I was gifted this family home prior to marring my husband. It was deeded to me as a single person. We financed it to help pay for legal fees to obtain custody of his daughter from a previous marriage. Money from my mother passing away and tax returns paid for the materials done on the 100 year old home that sits on 1 acre of land. The over 200 acres that surround it belong to my aunt.

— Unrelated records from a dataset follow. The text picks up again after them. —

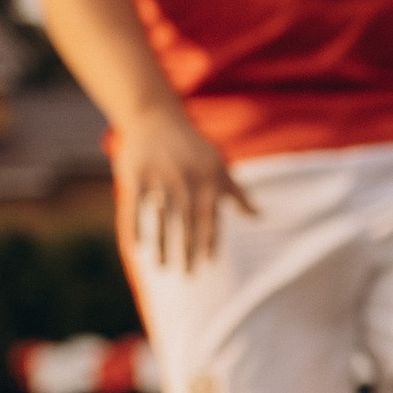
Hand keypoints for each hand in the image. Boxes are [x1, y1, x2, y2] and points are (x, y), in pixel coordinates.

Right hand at [115, 96, 248, 271]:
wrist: (156, 117)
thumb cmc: (191, 147)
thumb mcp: (218, 165)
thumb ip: (236, 193)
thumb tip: (259, 216)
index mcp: (206, 180)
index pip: (210, 217)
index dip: (210, 240)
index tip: (208, 262)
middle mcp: (185, 181)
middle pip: (187, 224)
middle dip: (188, 251)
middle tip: (187, 275)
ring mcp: (159, 178)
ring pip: (160, 221)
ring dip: (162, 247)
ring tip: (162, 268)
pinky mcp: (135, 175)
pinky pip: (133, 209)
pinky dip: (134, 230)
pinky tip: (136, 250)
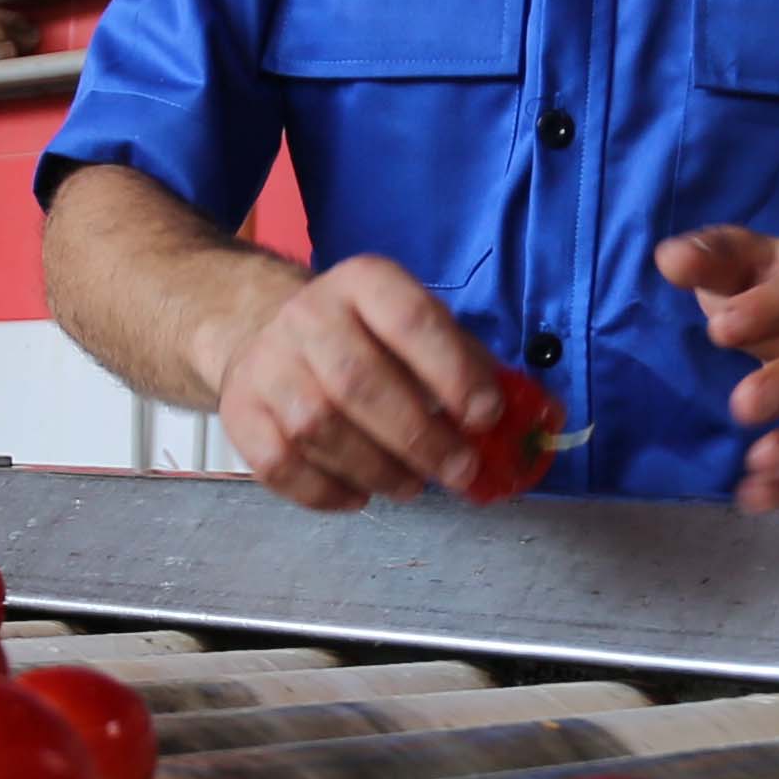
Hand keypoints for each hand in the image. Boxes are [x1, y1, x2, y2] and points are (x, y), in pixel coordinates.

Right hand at [206, 254, 512, 511]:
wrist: (263, 330)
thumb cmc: (363, 338)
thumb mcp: (413, 326)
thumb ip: (470, 366)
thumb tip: (538, 417)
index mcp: (364, 283)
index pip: (410, 319)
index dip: (453, 370)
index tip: (487, 416)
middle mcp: (308, 316)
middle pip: (359, 383)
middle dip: (419, 437)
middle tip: (459, 473)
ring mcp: (267, 365)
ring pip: (318, 428)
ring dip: (377, 469)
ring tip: (412, 485)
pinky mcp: (240, 411)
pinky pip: (279, 464)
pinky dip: (324, 492)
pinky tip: (359, 496)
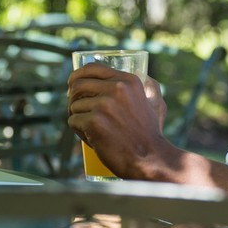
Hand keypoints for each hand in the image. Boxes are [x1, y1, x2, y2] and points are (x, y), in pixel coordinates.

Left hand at [67, 63, 174, 178]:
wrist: (150, 159)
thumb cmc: (151, 134)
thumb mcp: (155, 103)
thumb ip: (148, 85)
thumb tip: (138, 70)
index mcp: (128, 81)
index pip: (93, 68)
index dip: (78, 75)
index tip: (73, 85)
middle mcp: (116, 88)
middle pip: (77, 85)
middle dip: (72, 97)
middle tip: (75, 108)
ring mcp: (104, 105)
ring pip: (74, 106)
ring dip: (78, 117)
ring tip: (91, 129)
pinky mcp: (93, 122)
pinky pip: (72, 121)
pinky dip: (78, 131)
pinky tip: (91, 138)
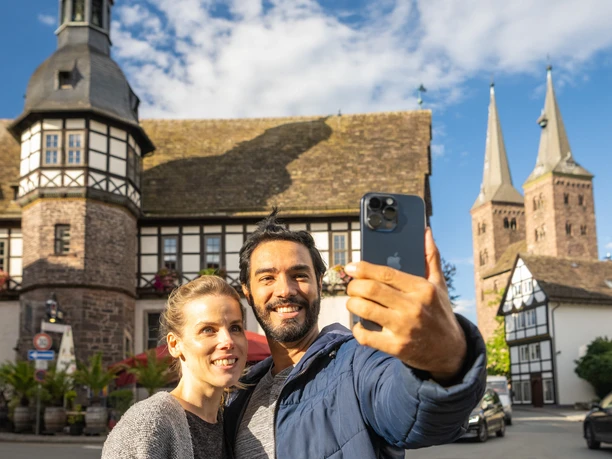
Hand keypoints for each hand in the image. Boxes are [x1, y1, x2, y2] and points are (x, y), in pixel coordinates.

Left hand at [344, 228, 466, 384]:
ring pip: (364, 309)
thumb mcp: (439, 285)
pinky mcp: (396, 347)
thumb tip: (426, 231)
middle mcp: (413, 307)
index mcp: (422, 289)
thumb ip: (430, 257)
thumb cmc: (440, 313)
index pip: (386, 273)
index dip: (363, 268)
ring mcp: (404, 328)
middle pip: (370, 289)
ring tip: (354, 302)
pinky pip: (366, 336)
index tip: (351, 267)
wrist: (450, 351)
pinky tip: (360, 325)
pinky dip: (357, 329)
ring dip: (352, 304)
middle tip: (352, 287)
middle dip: (354, 286)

Asked on March 28, 2011 under Family Law, Missouri

Answers:

M.D., Member, California and New York Bar / FreeAdvice Contributing Attorney

Answered 10 years ago | Contributor

MO is what is known as an "equitable distribution" state; that is all marital property will be divided in an equitable fashion according to the court unless agreed to otherwise by the divorcing spouses.  This means that property will be distributed fairly, not necessarily equally.  However, that having been said, assets acquired before marriage (or gifts/inheritances during marriage) typically remain separate property unless they become "commingled" with marital assets. If so, then such assets can be "transmuted" (i.e. turned) from separate into marital property.  The mortgaging of the home may be problematic for you.  Additionally, appreciations or additions to property may be considered marital acquisitions.  For example, your husband's "sweat equity" (i.e . physical labor) may be such an acquisition.  Even if his work did not "transmute" this property in to a marital asset and it remained your separate property, he may well be entitled to payment for his labor since it would have increased the value of the house. 

Of course, all of this depends on the specific facts of the case.  Right now you should consult directly with a divorce attorney in your area.  Go over the details of your situation (plus bring all documentation relating to it).  They can best advise you as to your rights/responsibilitiesunder applicable state law.